The price is subject to review in the event of any increase/decrease in the cost incurred by the Seller between the date of confirmation of the order, and the date of delivery to the Buyer.


Whilst every endeavour will be made to supply materials in accordance with the quality of samples submitted or quoted for, the contract is not a contract of sale by sample.

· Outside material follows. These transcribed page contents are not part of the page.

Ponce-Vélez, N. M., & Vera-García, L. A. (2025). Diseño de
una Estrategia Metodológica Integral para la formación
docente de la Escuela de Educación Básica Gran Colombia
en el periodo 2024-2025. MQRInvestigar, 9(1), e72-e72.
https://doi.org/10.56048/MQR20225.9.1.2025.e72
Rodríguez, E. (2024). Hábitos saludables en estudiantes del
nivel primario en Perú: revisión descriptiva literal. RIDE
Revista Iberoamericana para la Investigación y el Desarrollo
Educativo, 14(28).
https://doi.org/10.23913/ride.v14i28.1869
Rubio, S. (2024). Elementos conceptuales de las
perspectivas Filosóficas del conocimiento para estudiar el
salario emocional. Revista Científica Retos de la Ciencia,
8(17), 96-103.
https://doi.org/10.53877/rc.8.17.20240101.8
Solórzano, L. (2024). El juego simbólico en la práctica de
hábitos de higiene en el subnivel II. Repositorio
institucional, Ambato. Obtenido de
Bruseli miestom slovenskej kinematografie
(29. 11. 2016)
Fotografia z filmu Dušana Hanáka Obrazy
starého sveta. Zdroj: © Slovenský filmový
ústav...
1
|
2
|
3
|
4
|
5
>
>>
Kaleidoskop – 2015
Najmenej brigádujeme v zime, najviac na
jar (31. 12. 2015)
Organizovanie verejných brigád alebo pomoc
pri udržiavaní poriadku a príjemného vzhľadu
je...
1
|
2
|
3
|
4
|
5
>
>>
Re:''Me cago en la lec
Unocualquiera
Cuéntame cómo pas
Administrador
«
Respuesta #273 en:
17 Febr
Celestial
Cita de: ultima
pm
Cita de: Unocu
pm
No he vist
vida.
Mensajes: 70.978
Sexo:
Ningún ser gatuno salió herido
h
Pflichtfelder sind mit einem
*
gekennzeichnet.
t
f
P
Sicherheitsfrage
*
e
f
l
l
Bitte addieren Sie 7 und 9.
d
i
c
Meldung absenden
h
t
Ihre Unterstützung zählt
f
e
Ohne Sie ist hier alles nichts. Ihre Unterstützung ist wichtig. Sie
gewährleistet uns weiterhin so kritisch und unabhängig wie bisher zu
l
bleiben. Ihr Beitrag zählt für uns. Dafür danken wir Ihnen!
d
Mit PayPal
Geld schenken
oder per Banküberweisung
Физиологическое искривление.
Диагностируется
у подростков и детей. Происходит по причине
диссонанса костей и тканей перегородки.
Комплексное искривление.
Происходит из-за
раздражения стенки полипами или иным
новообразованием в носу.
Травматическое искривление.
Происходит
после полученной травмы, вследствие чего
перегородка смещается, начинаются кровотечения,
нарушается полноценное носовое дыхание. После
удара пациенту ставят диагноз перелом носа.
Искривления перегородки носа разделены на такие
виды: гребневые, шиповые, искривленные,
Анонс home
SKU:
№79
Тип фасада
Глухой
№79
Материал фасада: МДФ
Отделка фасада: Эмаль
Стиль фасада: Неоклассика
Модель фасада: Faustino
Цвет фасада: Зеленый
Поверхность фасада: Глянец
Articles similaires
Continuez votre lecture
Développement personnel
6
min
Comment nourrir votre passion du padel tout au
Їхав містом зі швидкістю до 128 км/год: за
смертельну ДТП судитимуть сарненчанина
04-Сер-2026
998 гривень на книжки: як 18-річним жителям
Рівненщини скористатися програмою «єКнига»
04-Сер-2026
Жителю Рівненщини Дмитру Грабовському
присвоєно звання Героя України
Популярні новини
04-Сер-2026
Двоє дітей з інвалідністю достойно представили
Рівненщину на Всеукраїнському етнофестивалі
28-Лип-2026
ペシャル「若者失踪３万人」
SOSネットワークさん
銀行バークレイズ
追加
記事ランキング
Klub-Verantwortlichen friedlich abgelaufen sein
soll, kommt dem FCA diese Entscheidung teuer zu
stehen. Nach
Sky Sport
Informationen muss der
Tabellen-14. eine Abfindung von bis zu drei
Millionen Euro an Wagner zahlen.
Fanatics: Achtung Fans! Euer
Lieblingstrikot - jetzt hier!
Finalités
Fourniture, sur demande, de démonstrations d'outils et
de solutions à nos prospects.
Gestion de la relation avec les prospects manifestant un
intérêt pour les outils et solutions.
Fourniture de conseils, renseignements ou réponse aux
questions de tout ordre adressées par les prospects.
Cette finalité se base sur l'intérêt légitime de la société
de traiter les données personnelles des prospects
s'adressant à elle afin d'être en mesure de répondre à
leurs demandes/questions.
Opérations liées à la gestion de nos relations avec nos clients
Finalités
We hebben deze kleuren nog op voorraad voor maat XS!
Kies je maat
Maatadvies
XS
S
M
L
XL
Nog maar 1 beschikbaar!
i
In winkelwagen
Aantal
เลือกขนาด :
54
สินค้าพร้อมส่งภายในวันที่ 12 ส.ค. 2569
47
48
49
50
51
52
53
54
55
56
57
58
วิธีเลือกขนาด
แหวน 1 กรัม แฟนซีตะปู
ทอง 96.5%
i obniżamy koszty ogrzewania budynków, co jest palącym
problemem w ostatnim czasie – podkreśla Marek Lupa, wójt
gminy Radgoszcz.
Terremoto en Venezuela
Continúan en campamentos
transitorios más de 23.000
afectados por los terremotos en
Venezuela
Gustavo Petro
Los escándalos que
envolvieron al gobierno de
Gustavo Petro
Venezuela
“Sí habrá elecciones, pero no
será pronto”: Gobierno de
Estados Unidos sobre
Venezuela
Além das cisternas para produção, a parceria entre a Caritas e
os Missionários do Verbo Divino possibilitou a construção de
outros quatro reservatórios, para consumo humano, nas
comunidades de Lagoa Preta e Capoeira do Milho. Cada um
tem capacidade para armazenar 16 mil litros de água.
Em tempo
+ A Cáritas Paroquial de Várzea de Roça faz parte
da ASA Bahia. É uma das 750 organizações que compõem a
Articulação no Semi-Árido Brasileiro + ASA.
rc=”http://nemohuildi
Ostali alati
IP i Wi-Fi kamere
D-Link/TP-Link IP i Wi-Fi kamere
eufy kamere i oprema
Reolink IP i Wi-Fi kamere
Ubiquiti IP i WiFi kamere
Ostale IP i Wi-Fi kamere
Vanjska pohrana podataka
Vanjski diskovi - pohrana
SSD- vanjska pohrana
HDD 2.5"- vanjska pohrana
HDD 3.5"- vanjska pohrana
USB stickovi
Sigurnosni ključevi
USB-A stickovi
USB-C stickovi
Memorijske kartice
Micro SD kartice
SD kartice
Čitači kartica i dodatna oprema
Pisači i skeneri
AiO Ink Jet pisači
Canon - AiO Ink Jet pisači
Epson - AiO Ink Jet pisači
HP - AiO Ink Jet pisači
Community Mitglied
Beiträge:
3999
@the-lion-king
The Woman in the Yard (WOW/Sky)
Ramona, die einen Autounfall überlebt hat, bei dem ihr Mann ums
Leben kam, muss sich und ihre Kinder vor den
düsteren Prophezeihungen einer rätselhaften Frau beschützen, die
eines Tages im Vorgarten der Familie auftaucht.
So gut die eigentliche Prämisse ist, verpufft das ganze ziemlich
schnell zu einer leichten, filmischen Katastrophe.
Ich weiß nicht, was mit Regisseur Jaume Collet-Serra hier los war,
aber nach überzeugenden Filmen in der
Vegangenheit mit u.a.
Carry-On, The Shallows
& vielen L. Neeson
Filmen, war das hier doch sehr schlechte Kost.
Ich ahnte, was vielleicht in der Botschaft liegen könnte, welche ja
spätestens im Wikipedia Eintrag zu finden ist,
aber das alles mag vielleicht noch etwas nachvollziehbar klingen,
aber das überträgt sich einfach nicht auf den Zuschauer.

Property Belonging to the Buyer

Materials supplied by the Buyer will be held at Buyer’s risk. Every care will be taken to secure the best results where materials have been supplied by the Buyer, but responsibility will not be accepted for imperfect work caused by defects in or because of unsuitable materials supplied.

Title of Property

Title in the goods does not pass until full payment has been received. Until such time as full payment is received, the Purchaser is to be the Seller’s agent in respect of the goods and will have fiduciary duty to account for any monies received or debt created on the further sale of the goods supplied, whether as a separately identifiable item, or as a part of another product sold or disposed of by the original Purchaser of the goods. Further, if payment is not received and the Purchaser should be wound up or a Receiver appointed over the whole or part of the Purchaser’s undertaking, or an execution of distress levied against the Purchaser, the Seller shall be entitled to enter and repossess the goods.

Force Majeure, etc

The performance of all Contracts are subject to variation or cancellation by the Seller owing to any act of God, war, strikes, lock-outs, fire, flood, drought, tempest, or any other cause beyond the control of the Seller, or owing to any inability by the Seller to produce materials or articles required for the performance of the contract, and the Seller shall not be held responsible for any inability to deliver caused by such contingency.